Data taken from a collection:
****************************************

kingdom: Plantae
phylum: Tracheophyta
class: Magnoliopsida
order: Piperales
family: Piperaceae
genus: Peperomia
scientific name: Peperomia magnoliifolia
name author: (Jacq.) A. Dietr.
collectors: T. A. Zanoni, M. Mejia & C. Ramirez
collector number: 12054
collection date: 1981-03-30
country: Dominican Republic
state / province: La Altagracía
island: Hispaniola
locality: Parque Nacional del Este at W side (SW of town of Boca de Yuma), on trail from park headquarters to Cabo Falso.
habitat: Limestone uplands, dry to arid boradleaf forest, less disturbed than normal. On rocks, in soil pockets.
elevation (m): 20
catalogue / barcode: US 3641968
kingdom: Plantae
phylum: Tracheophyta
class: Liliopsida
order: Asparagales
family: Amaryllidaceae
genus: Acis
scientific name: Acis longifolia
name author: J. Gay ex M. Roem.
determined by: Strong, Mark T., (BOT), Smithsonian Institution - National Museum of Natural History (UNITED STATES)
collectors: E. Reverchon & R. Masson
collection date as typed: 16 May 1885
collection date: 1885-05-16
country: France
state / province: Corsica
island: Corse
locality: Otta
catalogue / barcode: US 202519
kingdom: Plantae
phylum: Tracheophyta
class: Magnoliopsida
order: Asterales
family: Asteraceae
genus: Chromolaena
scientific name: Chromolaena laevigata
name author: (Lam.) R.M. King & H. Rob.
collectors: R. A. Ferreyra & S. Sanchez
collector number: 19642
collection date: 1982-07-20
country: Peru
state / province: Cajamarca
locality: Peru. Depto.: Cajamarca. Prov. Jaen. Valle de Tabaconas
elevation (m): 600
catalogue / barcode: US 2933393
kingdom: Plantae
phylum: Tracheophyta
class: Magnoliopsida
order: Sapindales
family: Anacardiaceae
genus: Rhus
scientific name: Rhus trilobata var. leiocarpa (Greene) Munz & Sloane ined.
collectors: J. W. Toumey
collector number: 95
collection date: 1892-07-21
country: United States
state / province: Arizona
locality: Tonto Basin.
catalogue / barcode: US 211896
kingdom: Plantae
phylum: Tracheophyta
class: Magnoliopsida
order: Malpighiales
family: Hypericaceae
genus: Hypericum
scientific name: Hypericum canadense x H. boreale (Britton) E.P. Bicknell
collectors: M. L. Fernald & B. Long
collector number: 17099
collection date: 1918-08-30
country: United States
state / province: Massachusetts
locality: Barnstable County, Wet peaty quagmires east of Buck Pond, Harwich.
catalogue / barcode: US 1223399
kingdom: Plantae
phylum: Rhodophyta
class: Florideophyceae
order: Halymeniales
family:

****************************************

(WHAT THIS TASK INVOLVES):
Can you print, unchanged, the lines of the records from the line containing "order: Asterales" through the line containing "family: Hypericaceae", including both of those lines?

(EXERCISE SOLUTION):
order: Asterales
family: Asteraceae
genus: Chromolaena
scientific name: Chromolaena laevigata
name author: (Lam.) R.M. King & H. Rob.
collectors: R. A. Ferreyra & S. Sanchez
collector number: 19642
collection date: 1982-07-20
country: Peru
state / province: Cajamarca
locality: Peru. Depto.: Cajamarca. Prov. Jaen. Valle de Tabaconas
elevation (m): 600
catalogue / barcode: US 2933393
kingdom: Plantae
phylum: Tracheophyta
class: Magnoliopsida
order: Sapindales
family: Anacardiaceae
genus: Rhus
scientific name: Rhus trilobata var. leiocarpa (Greene) Munz & Sloane ined.
collectors: J. W. Toumey
collector number: 95
collection date: 1892-07-21
country: United States
state / province: Arizona
locality: Tonto Basin.
catalogue / barcode: US 211896
kingdom: Plantae
phylum: Tracheophyta
class: Magnoliopsida
order: Malpighiales
family: Hypericaceae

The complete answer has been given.